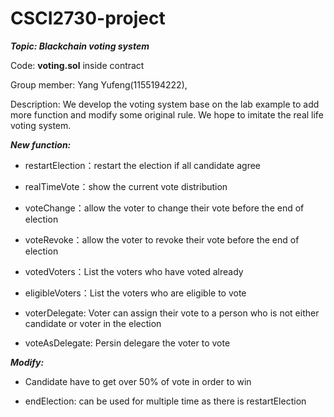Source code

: # CSCI2730-project

**_Topic: Blackchain voting system_**

Code: **voting.sol** inside contract

Group member: Yang Yufeng(1155194222), 

Description: We develop the voting system base on the lab example to add more function and modify some original rule. We hope to imitate the real life voting system. 

**_New function:_**<br/> 

- restartElection：restart the election if all candidate agree

- realTimeVote：show the current vote distribution

- voteChange：allow the voter to change their vote before the end of election

- voteRevoke：allow the voter to revoke their vote before the end of election

- votedVoters：List the voters who have voted already

- eligibleVoters：List the voters who are eligible to vote

- voterDelegate: Voter can assign their vote to a person who is not either candidate or voter in the election

- voteAsDelegate: Persin delegare the voter to vote

**_Modify:_**

-  Candidate have to get over 50% of vote in order to win 

- endElection: can be used for multiple time as there is restartElection
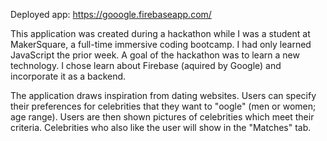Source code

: 
Deployed app: https://gooogle.firebaseapp.com/

This application was created during a hackathon while I was a student at MakerSquare, a full-time immersive coding bootcamp. I had only learned JavaScript the prior week.
A goal of the hackathon was to learn a new technology. I chose learn about Firebase (aquired by Google) and incorporate it as a backend.

The application draws inspiration from dating websites. Users can specify their preferences for celebrities that they want to "oogle" (men or women; age range). 
Users are then shown pictures of celebrities which meet their criteria. Celebrities who also like the user will show in the "Matches" tab.
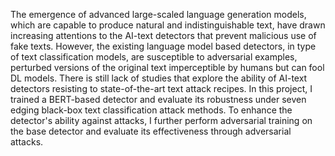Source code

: The emergence of advanced large-scaled language generation models, which are capable to produce natural and indistinguishable text, have drawn increasing attentions to the AI-text detectors that prevent malicious use of fake texts. However, the existing language model based detectors, in type of text classification models, are susceptible to adversarial examples, perturbed versions of the original text imperceptible by humans but can fool DL models. There is still lack of studies that explore the ability of AI-text detectors resisting to state-of-the-art text attack recipes. In this project, I trained a BERT-based detector and evaluate its robustness under seven edging black-box text classification attack methods. To enhance the detector's ability against attacks, I further perform adversarial training on the base detector and evaluate its effectiveness through adversarial attacks.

● Aim of the task: Collect every line in the items above that contains the string "restartElection". Matching is case-sensitive.

● Written reply:
- restartElection：restart the election if all candidate agree
- endElection: can be used for multiple time as there is restartElection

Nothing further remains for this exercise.